Hi,
I wanted to ask about recommendations for packages that offer multithreaded mapreduce-style computation. That is unfortunately not part of stdlib, so I was wondering which packages are good for that.
The way I like to think about my problems is in terms like the (imo very good!) java stream collect API:
I have an iterator of T
items, I have a makeCollector()::Collector
, I have an accept(collector::Collector, item::T)::Collector
, and a function merge(left::Collector, right::Collector)::Collector
.
On a list e.g. [item1, item2, item3]
this should compute
foldcollectthing(makeCollector, [item1, item2, item3]) = accept(accept(accept(makeCollector(), item1), item2), item3)
somewhat foldl
style. Parallelism is enabled by associativity:
accept(left, item) == merge(left, accept(makeCollector(), item))

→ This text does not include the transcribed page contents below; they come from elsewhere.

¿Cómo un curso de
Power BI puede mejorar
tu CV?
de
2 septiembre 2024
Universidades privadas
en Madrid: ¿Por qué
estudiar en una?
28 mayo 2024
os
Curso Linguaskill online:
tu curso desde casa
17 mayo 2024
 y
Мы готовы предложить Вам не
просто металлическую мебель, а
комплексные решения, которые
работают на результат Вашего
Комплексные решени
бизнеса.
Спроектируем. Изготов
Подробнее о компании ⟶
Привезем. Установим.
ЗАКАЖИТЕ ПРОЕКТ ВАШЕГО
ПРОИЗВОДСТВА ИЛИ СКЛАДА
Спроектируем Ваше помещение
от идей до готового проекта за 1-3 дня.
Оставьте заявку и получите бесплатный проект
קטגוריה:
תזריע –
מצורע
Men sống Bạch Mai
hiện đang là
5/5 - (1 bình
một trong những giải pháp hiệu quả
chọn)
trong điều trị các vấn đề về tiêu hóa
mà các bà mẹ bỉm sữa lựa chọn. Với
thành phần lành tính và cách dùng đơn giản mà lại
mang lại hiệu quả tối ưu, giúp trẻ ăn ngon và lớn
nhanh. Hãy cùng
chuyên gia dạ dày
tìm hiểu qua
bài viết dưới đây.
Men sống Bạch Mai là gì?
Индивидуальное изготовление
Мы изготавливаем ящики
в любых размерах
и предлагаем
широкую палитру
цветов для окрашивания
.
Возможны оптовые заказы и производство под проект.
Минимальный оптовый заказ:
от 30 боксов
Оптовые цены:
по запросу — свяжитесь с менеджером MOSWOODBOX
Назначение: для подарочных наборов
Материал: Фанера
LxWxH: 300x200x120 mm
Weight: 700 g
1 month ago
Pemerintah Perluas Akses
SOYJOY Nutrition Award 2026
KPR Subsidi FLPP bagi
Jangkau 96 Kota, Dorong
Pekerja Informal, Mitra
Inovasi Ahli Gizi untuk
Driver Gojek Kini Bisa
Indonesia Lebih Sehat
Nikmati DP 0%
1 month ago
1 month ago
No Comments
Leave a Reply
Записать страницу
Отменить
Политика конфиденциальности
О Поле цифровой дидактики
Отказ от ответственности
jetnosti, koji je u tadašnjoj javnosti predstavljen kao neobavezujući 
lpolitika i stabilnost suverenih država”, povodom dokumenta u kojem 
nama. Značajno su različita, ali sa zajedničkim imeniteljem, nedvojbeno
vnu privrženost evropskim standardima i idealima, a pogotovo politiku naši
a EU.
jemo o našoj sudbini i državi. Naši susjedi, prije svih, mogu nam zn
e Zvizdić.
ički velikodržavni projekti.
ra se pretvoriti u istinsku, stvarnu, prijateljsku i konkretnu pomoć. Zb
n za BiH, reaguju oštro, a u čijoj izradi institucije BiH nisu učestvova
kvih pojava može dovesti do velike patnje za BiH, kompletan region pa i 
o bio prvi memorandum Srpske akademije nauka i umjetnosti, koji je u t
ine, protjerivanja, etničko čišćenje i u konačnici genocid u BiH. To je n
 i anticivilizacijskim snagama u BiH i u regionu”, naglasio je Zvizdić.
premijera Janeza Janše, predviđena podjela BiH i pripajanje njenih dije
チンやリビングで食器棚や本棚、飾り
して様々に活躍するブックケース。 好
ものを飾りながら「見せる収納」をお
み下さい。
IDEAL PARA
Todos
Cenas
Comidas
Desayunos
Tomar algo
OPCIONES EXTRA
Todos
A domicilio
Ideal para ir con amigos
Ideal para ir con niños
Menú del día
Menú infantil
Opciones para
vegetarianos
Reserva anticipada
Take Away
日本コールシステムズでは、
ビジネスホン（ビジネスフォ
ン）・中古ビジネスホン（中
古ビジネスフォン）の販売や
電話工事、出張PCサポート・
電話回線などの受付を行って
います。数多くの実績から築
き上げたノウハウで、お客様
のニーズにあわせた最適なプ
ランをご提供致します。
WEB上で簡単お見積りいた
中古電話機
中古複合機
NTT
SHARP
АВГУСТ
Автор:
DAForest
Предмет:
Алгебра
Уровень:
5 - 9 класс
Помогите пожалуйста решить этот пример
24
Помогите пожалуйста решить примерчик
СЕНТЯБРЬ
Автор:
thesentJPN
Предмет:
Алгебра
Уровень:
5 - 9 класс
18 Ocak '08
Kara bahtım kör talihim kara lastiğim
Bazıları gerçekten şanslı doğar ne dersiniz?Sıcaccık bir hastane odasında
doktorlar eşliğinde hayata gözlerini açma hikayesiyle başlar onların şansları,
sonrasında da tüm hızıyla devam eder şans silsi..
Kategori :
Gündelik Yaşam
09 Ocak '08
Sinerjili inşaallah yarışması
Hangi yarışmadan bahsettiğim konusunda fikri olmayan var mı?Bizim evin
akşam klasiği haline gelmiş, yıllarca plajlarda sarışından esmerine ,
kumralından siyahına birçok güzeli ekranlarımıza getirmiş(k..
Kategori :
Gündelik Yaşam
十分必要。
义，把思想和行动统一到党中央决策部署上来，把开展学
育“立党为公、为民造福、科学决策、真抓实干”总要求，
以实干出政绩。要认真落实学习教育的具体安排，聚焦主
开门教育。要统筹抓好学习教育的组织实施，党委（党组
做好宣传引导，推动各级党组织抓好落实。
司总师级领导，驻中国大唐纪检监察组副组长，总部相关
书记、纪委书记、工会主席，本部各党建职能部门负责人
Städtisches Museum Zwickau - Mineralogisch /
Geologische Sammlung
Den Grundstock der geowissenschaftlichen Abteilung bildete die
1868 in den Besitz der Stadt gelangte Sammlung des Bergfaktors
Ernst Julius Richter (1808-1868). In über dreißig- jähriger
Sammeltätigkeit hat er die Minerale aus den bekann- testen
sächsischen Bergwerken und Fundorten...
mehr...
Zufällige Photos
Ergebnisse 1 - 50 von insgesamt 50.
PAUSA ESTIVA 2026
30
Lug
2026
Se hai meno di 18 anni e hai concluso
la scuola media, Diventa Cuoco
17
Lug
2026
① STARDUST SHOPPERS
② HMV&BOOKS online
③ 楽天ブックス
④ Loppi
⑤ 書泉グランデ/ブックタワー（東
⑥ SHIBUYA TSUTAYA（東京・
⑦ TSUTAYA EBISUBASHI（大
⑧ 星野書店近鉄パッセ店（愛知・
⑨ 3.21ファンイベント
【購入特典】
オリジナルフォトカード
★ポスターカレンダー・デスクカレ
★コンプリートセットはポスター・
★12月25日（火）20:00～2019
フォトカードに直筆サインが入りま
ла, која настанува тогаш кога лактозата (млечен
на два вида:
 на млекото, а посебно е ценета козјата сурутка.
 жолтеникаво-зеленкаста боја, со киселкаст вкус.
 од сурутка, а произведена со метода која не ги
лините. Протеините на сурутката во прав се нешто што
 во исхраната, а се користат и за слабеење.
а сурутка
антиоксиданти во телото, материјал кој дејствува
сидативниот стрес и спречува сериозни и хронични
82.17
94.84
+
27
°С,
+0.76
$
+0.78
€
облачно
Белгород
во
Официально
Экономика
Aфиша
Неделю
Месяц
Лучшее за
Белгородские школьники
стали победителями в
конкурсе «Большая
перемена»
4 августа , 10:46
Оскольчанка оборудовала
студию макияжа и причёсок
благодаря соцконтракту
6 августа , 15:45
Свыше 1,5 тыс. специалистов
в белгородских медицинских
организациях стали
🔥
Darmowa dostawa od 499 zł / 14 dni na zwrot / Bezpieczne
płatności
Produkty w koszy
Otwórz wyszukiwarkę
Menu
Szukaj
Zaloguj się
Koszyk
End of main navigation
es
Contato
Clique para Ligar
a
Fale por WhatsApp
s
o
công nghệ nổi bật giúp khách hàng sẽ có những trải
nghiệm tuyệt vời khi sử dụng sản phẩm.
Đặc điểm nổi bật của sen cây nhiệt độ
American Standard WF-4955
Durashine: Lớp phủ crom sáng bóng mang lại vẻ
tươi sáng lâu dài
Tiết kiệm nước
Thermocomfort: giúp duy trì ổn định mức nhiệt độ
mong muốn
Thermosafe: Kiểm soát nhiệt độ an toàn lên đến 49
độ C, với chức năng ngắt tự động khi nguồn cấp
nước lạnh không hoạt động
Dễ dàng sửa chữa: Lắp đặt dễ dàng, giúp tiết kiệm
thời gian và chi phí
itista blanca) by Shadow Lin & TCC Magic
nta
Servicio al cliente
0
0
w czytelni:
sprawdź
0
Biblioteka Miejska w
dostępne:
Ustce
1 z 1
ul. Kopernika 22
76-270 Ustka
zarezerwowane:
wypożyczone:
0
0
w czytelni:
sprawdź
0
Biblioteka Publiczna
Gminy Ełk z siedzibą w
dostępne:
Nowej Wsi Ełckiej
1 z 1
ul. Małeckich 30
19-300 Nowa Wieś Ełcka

merge(merge(A, B), C) == merge(A, merge(B, C))
This allows the implementation of the desired foldcollectthing
to split the input into chunks, run on each chunk on a different thread, and then use merge
to combine the result.
Typically accept
and merge
are mutating, i.e. accept(collector, item) === collector
and merge(left, right) === left
, and merge
can destroy the right collector. If the amount of time taken for each item is known to be homogeneous, ideally makeCollector
should be called once per thread only.
A typical example how that kind view works is the following baby example:
julia> foo(n)=collect(1:n)
julia> mapreduce(foo, vcat, 1:3)
6-element Vector{Int64}:
1
1
2
1
2
Using this paradigm, this would be spelled:
julia> mutable struct Collector items::Vector{Int} end
julia> makeCollector() = Collector(Int[])
makeCollector (generic function with 1 method)
julia> function accept(collector::Collector, i)
for res in foo(i)
push!(collector, res)
end
collector
end
accept (generic function with 1 method)
julia> function merge(left::Collector, right::Collector)
if length(left.items) < length(right.items)
prepend!(right.items, left.items)
left.items = right.items
else
append!(left.items, right.items)
end
left
end
As a side-note, the if length(left.items) < length(right.items)
case is essential: It makes the difference between O(N log N) and O(N^2) runtime for collecting N items in the worst-case schedule; this kind of thing really needs a double-ended queue and cannot be done with e.g. C++ Vector.
=================
Any recommendations?
Am I too blind to see how to do this with Transducers.jl @tk3369 ? I.e. given some makeCollector
, merge
and accept
functions, how would I use foldxt
to do this job on e.g. a plain Vector
of items?
PS. Another way of writing the desired result would be
mapreduce(item -> accept(makeCollector(), item), merge, collection; init = makeCollector())
The essential part, however, is that accept
is possibly non-allocating and cheaper than merge
. I don’t want brittle compiler optimizations to possibly maybe elide such allocations, I want it guaranteed.